▸ Do this: Change "dist" to "distance" in the lines from the line with "pose: elev=166.1 azim=56.7" up to and including the line with "Dot at: (217, 332)", leaving everything else in them as it is. Give back only those lines.
· · · · · · ·
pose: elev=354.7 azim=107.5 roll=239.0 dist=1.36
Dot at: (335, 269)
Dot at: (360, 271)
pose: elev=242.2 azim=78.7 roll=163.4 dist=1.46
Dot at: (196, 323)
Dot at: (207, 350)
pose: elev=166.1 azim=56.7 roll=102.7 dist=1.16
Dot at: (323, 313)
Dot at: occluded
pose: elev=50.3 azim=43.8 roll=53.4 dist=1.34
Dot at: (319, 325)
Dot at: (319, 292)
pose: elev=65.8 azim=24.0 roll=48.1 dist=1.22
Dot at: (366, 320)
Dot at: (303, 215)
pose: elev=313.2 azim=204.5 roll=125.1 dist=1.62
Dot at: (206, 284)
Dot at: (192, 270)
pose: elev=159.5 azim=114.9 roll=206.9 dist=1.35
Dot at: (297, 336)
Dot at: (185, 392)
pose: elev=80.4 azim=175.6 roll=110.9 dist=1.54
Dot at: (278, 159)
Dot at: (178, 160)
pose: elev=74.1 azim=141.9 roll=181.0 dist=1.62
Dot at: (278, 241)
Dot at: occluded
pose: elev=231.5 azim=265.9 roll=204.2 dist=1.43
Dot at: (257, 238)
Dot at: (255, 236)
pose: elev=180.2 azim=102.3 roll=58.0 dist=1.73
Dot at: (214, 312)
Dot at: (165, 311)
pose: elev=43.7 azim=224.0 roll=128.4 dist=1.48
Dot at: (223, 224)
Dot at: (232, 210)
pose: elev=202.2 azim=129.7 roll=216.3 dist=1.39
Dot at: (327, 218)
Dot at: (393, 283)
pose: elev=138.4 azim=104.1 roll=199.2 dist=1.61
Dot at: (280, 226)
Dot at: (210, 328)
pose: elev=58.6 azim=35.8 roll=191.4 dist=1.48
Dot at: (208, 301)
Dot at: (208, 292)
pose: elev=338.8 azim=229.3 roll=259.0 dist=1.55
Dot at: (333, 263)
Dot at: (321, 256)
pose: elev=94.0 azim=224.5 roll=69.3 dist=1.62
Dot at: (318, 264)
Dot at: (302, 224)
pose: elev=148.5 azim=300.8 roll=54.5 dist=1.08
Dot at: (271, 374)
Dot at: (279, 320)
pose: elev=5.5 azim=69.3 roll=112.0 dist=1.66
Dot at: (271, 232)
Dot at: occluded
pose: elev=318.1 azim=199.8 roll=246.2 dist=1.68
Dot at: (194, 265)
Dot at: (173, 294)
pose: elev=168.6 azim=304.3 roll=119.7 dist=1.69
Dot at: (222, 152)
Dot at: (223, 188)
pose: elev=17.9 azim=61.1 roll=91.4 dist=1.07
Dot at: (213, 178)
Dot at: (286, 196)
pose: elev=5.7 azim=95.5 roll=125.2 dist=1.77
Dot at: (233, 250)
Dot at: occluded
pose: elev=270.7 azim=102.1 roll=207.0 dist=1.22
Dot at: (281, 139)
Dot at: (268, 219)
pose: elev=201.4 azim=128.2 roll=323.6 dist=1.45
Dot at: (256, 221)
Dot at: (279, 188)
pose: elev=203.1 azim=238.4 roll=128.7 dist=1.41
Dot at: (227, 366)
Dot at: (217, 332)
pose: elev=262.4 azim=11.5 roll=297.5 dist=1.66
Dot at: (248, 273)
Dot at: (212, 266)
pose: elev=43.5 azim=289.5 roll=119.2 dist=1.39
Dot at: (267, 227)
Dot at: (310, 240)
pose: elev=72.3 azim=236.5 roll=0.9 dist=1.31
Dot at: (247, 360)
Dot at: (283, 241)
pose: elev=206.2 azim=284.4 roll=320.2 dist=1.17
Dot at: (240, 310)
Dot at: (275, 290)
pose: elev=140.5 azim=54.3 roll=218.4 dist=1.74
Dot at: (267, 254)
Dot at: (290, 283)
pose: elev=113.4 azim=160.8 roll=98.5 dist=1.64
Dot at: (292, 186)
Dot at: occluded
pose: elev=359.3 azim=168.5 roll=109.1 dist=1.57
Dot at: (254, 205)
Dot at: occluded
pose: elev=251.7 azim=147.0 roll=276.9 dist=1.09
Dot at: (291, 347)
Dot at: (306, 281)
· · · · · · ·
▸ Response:
pose: elev=166.1 azim=56.7 roll=102.7 distance=1.16
Dot at: (323, 313)
Dot at: occluded
pose: elev=50.3 azim=43.8 roll=53.4 distance=1.34
Dot at: (319, 325)
Dot at: (319, 292)
pose: elev=65.8 azim=24.0 roll=48.1 distance=1.22
Dot at: (366, 320)
Dot at: (303, 215)
pose: elev=313.2 azim=204.5 roll=125.1 distance=1.62
Dot at: (206, 284)
Dot at: (192, 270)
pose: elev=159.5 azim=114.9 roll=206.9 distance=1.35
Dot at: (297, 336)
Dot at: (185, 392)
pose: elev=80.4 azim=175.6 roll=110.9 distance=1.54
Dot at: (278, 159)
Dot at: (178, 160)
pose: elev=74.1 azim=141.9 roll=181.0 distance=1.62
Dot at: (278, 241)
Dot at: occluded
pose: elev=231.5 azim=265.9 roll=204.2 distance=1.43
Dot at: (257, 238)
Dot at: (255, 236)
pose: elev=180.2 azim=102.3 roll=58.0 distance=1.73
Dot at: (214, 312)
Dot at: (165, 311)
pose: elev=43.7 azim=224.0 roll=128.4 distance=1.48
Dot at: (223, 224)
Dot at: (232, 210)
pose: elev=202.2 azim=129.7 roll=216.3 distance=1.39
Dot at: (327, 218)
Dot at: (393, 283)
pose: elev=138.4 azim=104.1 roll=199.2 distance=1.61
Dot at: (280, 226)
Dot at: (210, 328)
pose: elev=58.6 azim=35.8 roll=191.4 distance=1.48
Dot at: (208, 301)
Dot at: (208, 292)
pose: elev=338.8 azim=229.3 roll=259.0 distance=1.55
Dot at: (333, 263)
Dot at: (321, 256)
pose: elev=94.0 azim=224.5 roll=69.3 distance=1.62
Dot at: (318, 264)
Dot at: (302, 224)
pose: elev=148.5 azim=300.8 roll=54.5 distance=1.08
Dot at: (271, 374)
Dot at: (279, 320)
pose: elev=5.5 azim=69.3 roll=112.0 distance=1.66
Dot at: (271, 232)
Dot at: occluded
pose: elev=318.1 azim=199.8 roll=246.2 distance=1.68
Dot at: (194, 265)
Dot at: (173, 294)
pose: elev=168.6 azim=304.3 roll=119.7 distance=1.69
Dot at: (222, 152)
Dot at: (223, 188)
pose: elev=17.9 azim=61.1 roll=91.4 distance=1.07
Dot at: (213, 178)
Dot at: (286, 196)
pose: elev=5.7 azim=95.5 roll=125.2 distance=1.77
Dot at: (233, 250)
Dot at: occluded
pose: elev=270.7 azim=102.1 roll=207.0 distance=1.22
Dot at: (281, 139)
Dot at: (268, 219)
pose: elev=201.4 azim=128.2 roll=323.6 distance=1.45
Dot at: (256, 221)
Dot at: (279, 188)
pose: elev=203.1 azim=238.4 roll=128.7 distance=1.41
Dot at: (227, 366)
Dot at: (217, 332)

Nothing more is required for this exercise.